My test car had the xDrive system, which is more about adding grip than off-road capability. As usual with a BMW the best default is a smaller petrol model in a more basic trim – all the essential engineering you need at minimum cost. If you have a particular pattern of commuting a plug-in hybrid might be the suitable green option, so you can exploit the 30-mile electric-only range. Very regrettably, for a new model, there’s no all-electric option – you’d probably look to a Peugeot 2008 instead, a highly accomplished modern competitor that these days seems to have a bit more of a quality feel.
The options are wide, in fact. For most families, the mainstream Nissan Qashqai still offers a fine compromise between cost and quality, and for those who are badge-conscious, the principal option is a Mercedes-Benz B-Class, GLB or the new green seven-seater electric EQB. The basic truth is that if you really do want to buy into the BMW experience and lay out for a new Active Tourer, these days, with vehicles in such short supply, you’ll be lucky to find any bargains or used options for such a recently released model. Food for thought.
All of which brings us to dinner time and the tutelage of Chef Saunders, Michelin-starred, author of books and star of Ready, Steady, Cook among others. I “cooked”, under fairly close supervision, and enjoyed: truffled goats cheese bon bon; scallops cooked in pastry; truffle and leeks; creamy parmesan and truffle sauce; sirloin sous vide with gremolata new potatoes, new season asparagus and red wine juices; dark chocolate mousse; Italian meringue; and summer berries and orange puree.

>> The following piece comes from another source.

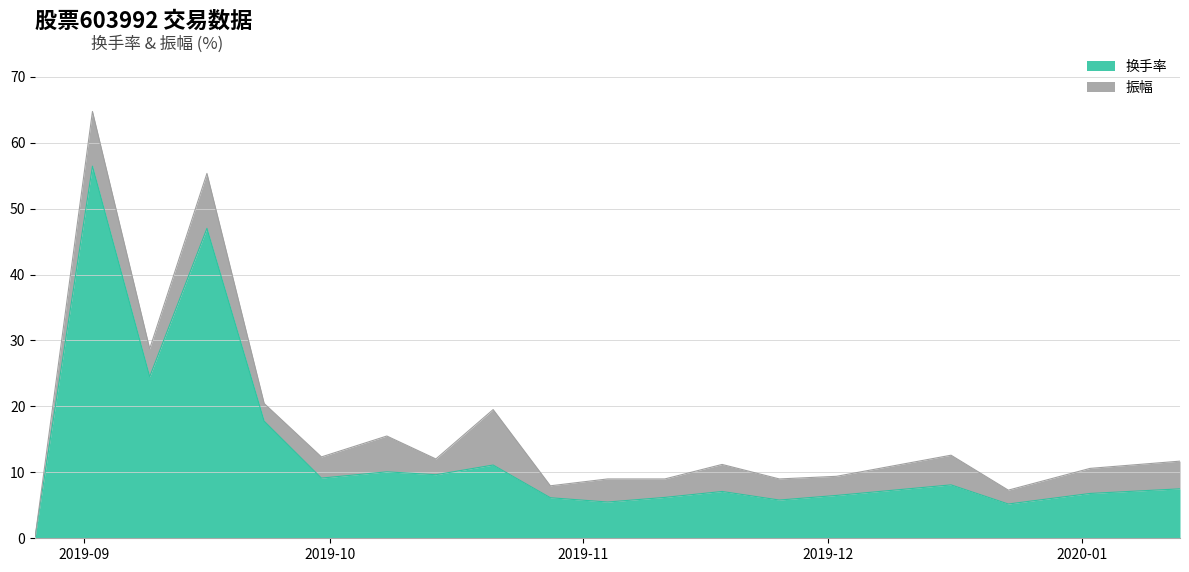

The value at 2019-11-04 is 5.5. True or false?

True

I never knew how simple fancy stuff such as scallops and Italian meringue (a sort of soft cheat meringue) can be. Such was the luscious tenderness of the sirloin “under vacuum” I have now committed to buying the miniature warm bath the professional cooks use to tenderise the meat (in a vacuum-sealed bag and left to soften up for hours before finishing in the pan or on the BBQ). It’s a bit of an indulgence, but so is a BMW 2 Series Active Tourer.